Optimization of Friction Stir Welding Parameters to Maximize Hardness of AA6082/Si3N4 and AA6082/SiC Composites Joints

Silicon carbide (SiC), Silicon nitride (Si3N4) particles were added in AA6082 to produce aluminum matrix composites (AMCs). Identifying suitable joining process and selecting appropriate parameters is essential for application of these AMCs. Fabricated plates of AA6082/SiC/5 wt.%, AA6082/SiC/10 wt.%, AA6082/SiC/15 wt.% and AA6082/Si3N4/5 wt.%, AA6082/Si3N4/10 wt.%, AA6082/Si3N4/15 wt.% composites were properly welded by friction stir welding (FSW). L-9 orthogonal array of taguchi was utilised to design the experiments and optimize the parameters. Effects of tool rotation speed, welding speed, and tool tilt angle on hardness of weld nugget zone of AA6082/SiC composites and AA6082/Si3N4 composites were also investigated. Homogeneous spreading of SiC particles in addition to spherodization of silicon needles and their spreading through matrix were found to be dominant factors for property improvement in stirring zone. It was revealed that the hardness of FSW joints increases because of existence and pining effect of hard Si3N4 particles. It was detected that increase in micro hardness of weld nugget of AA6082/SiC composite was more, as compared to increase in micro hardness of AA6082/Si3N4 composites. Novelty of work is that FSW parameters have been optimized to successfully weld and achieve maximum hardness of AA6082/SiC and AA6082/Si3N4 composites. Findings of this research work will be utilized for FSW of components made of these composites, and to achieve maximum hardness of FSW joints.
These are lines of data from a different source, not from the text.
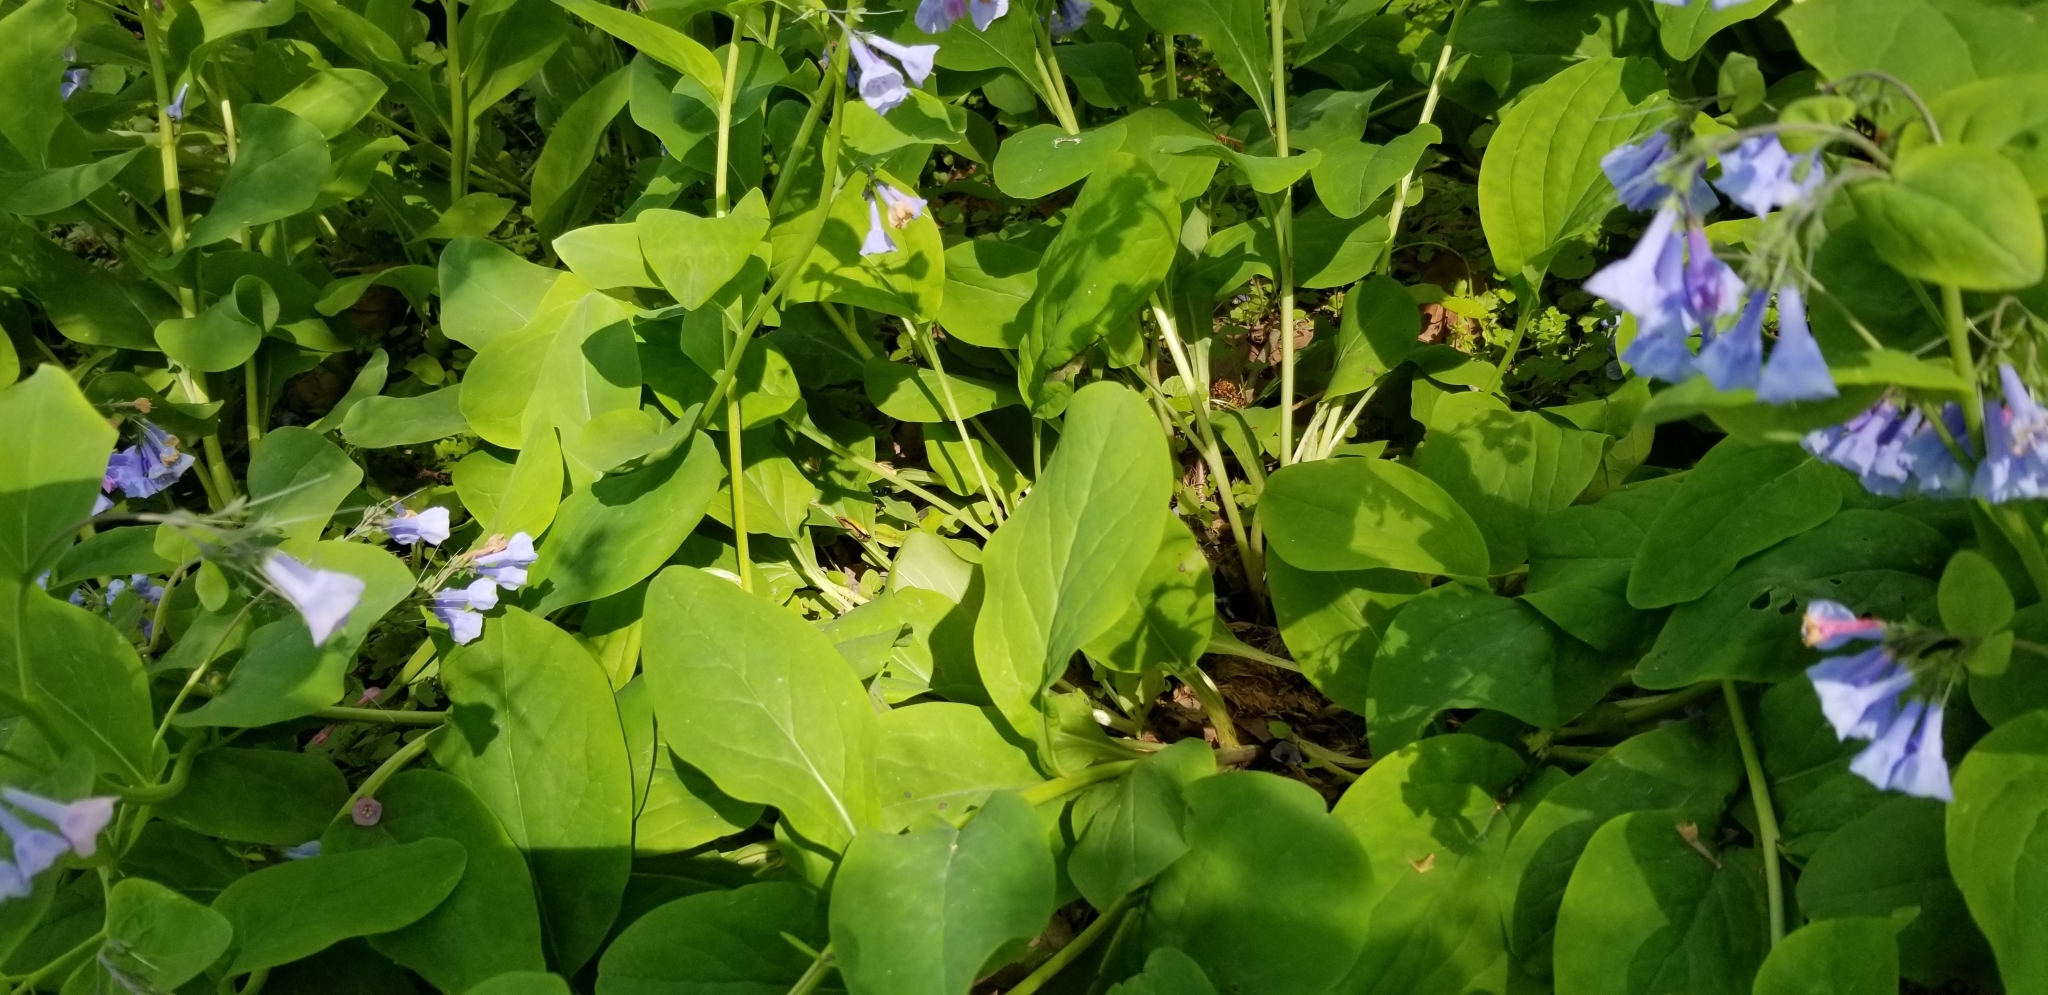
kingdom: Plantae
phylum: Tracheophyta
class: Magnoliopsida
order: Boraginales
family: Boraginaceae
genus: Mertensia
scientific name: Mertensia virginica
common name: Virginia bluebells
Such components will be utilized in aeroplanes, satellite, cars and ships.

Automated summary

In this study, silicon carbide and silicon nitride particles were added to AA6082 aluminum matrix composites, which were successfully welded using friction stir welding. The uniform distribution of SiC particles and spherodization of silicon needles were found to be dominant factors for property improvement, while the presence of Si3N4 particles increased the hardness of the joints. Optimization of FSW parameters led to maximum hardness in the composites, which can be utilized in airplanes, satellites, cars, and ships.